What stack do you use to ship in two weeks?

SvelteKit + TypeScript on the front, Node or Python on the back, Postgres on Supabase or Neon, Stripe for billing, Cloudflare Pages for the deploy. I use this stack because I know it cold. Pick whatever stack you can ship in without lookups; that matters more than which framework wins the benchmarks. Familiarity beats novelty for MVPs.

Should I add AI to my MVP?

Only if it is the differentiator. Bolting a chat widget onto a CRUD app does not make it a SaaS. If the AI is the product (RAG over your docs, a generation pipeline, an automation worker), default to managed APIs from OpenAI or Anthropic and skip self-hosted models until you have paying users and a real cost problem to solve.

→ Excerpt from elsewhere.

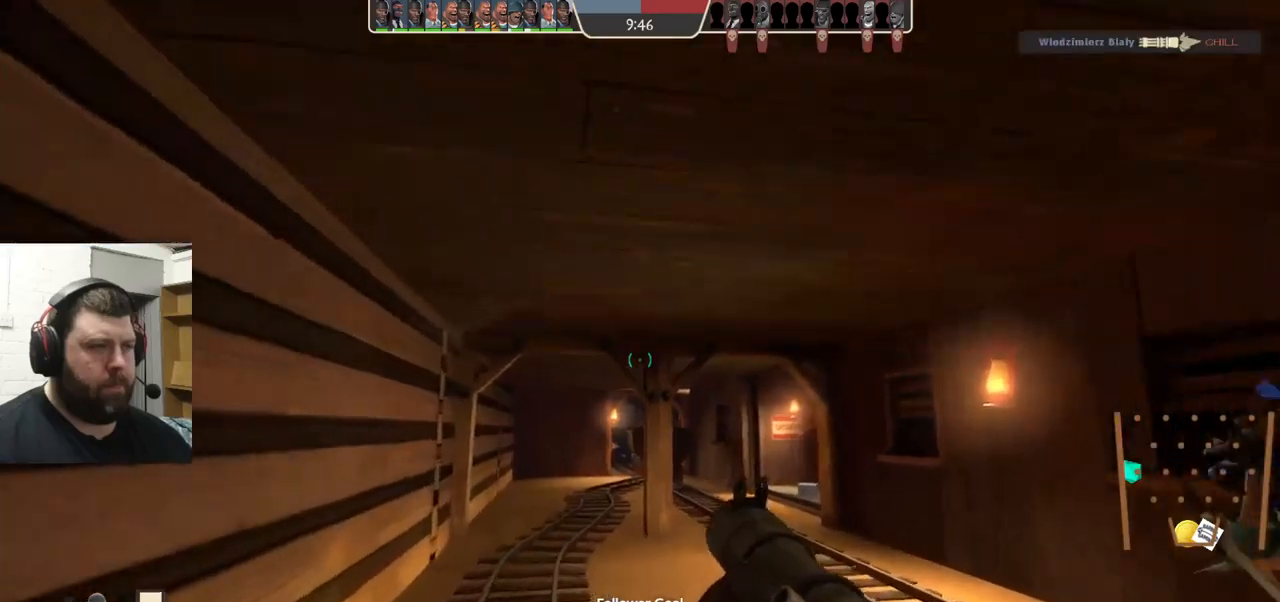
{"buttons": ["SQUARE"], "left_stick": "up", "right_stick": "center", "events": [[17, "SQUARE", "down"], [117, "SQUARE", "up"], [284, "right_stick", "up-right"], [367, "right_stick", "center"], [467, "SQUARE", "down"]]}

How do I avoid scope creep mid-build?

Write the one-page spec, sign it, and treat anything outside it as v2. Every new request gets logged in a parking lot file, not built. If the request is genuinely critical. The quote and date change in writing before the keyboard touches the code. Most requests turn out not to be critical once the customer is paying and using the product.

What is the biggest mistake first-time founders make?

Building a settings page before the core feature works. Settings, teams, billing portal, dark mode, and admin dashboards are the procrastination engine of MVP development. Ship the one feature that matters end-to-end, get it in front of a paying user, then build the supporting infrastructure when somebody asks for it. Not before.